Дезориентированные повстанцы теряют над собой контроль и начинают палить по всему, что движется. Но уже поздно что-либо изменить: они загнаны в угол. Нет ничего проще, чем вести бой с паникующими, разбегающимися людьми. Из винтовки я отстреливаю последних — тех, что не успела зацепить штурм-бригада. Затем, наспех разобрав оружие и покидав его части в чехол, мчусь со всех ног к кишлаку. Кирилл едва поспевает следом.
Когда мы добегаем, Женю и остальных раненых уже грузят в вертолёт.
— Ты молодец, Валька, — сквозь хрипы и слабый свист в груди цедит он.
Задето легкое. Алая кровь хлещет из перетянутой под ребром раны.
Я вцепляюсь в его руку и иду следом за носилками. Усачев знает, что я всегда чувствую себя паршиво, когда приходится работать в тылу и смотреть на бой товарищей из-под прицела, поэтому снова говорит:
— Ты всё сделал как надо, Вальк. Выполнил задание. Это главное. Помни об этом.
— Не говори так, — обрываю я. — Вообще не разговаривай! Тебе нельзя говорить, у тебя легкое прострелено.
Женя пытается усмехнуться, но тут же корчится от боли.
— Езжайте с Кириллом на БТР. Вертолёты переполнены.
— О чём ты говоришь? Я тебя не брошу!
— Харэ геройствовать, Крылов, — мученически улыбается Женя. — Меня повезут в госпиталь. А кто-то должен доложить начальству об успешном завершении операции.
Хочу сказать “Пусть доложит кто-нибудь другой”, но вижу Игната и Володю среди раненых.
Саша Резник и Костя Ахмедов навсегда похоронены под обломками упавшего в ущелье вертолёта.
Женя смотрит мне в глаза: “Теперь ты понимаешь?” Я отпускаю его руку и коротко киваю, принимая приказ. Женя мне как брат. Если с ним что-нибудь случится, я потеряю последнего, близкого мне человека.

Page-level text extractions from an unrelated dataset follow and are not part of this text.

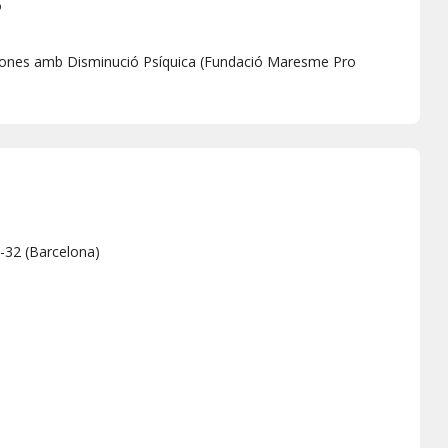
o
sones amb Disminució Psíquica (Fundació Maresme Pro
0-32
(
Barcelona
)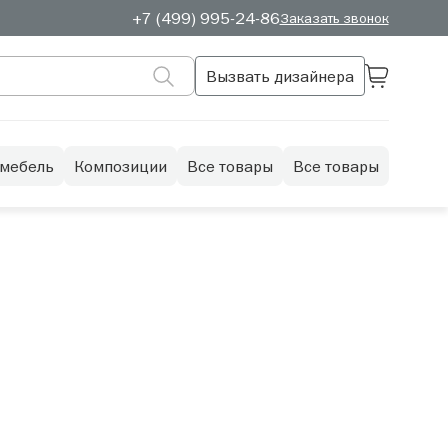
+7 (499) 995-24-86
Заказать звонок
Вызвать дизайнера
 мебель
Композиции
Все товары
Все товары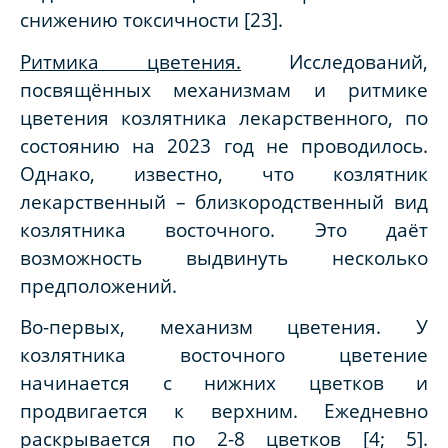
снижению токсичности [23].
Ритмика цветения.
Исследований,
посвящённых механизмам и ритмике
цветения козлятника лекарственного, по
состоянию на 2023 год не проводилось.
Однако, известно, что козлятник
лекарственный – близкородственный вид
козлятника восточного. Это даёт
возможность выдвинуть несколько
предположений.
Во-первых, механизм цветения. У
козлятника восточного цветение
начинается с нижних цветков и
продвигается к верхним. Ежедневно
раскрывается по 2-8 цветков [4; 5].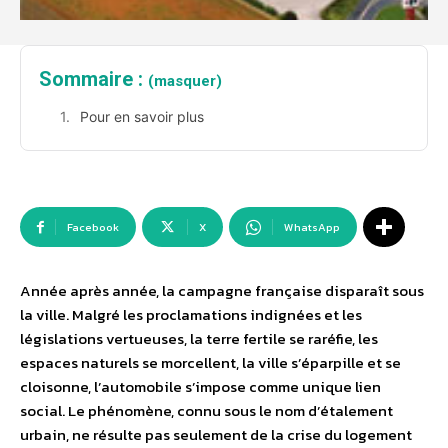
Sommaire :
(masquer)
Pour en savoir plus
Facebook
X
WhatsApp
Année après année, la campagne française disparaît sous
la ville. Malgré les proclamations indignées et les
législations vertueuses, la terre fertile se raréfie, les
espaces naturels se morcellent, la ville s’éparpille et se
cloisonne, l’automobile s’impose comme unique lien
social. Le phénomène, connu sous le nom d’étalement
urbain, ne résulte pas seulement de la crise du logement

Когда вертолёты поднимаются в небо и с рокотом удаляются за горный хребет, мы с Кириллом и ещё несколько солдат «зачистки» молча смотрим им вслед.
— У тебя стальные нервы, — произносит Кирилл, как только вертолётные точки исчезают из поля видимости.
Голос у него сухой, взгляд тоже, и почему-то это не вяжется с тем неуклюжим поведением, которое он проявлял в ходе всей миссии. Кирилл холоден и собран, будто передо мной совсем другой человек. Не говоря ни слова, я отхожу в сторону и начинаю складывать оружие с лежащих по всему кишлаку мёртвых тел в одну кучу. Немного постояв, он присоединяется ко мне.
— У меня на родине таких как ты называют «шиха́ны», — говорит Кирилл. — Твёрдые и крепкие, как скала, но, в отличие от других горных массивов, существующие поодиночке.
Я поднимаю взгляд и пристально смотрю на него. Только сейчас мне становится ясно, что он совершенно не тот, за кого себя выдавал.
— Не хочешь перейти к нам, в разведку? — спокойно спрашивает Кирилл, и образ взволнованного мальчика-проводника исчезает с концами.
— Спасибо, но мне и здесь неплохо, — холодно отклоняю я предложение и, не оглядываясь, ровным шагом двигаюсь в сторону показавшегося впереди бронетранспортера.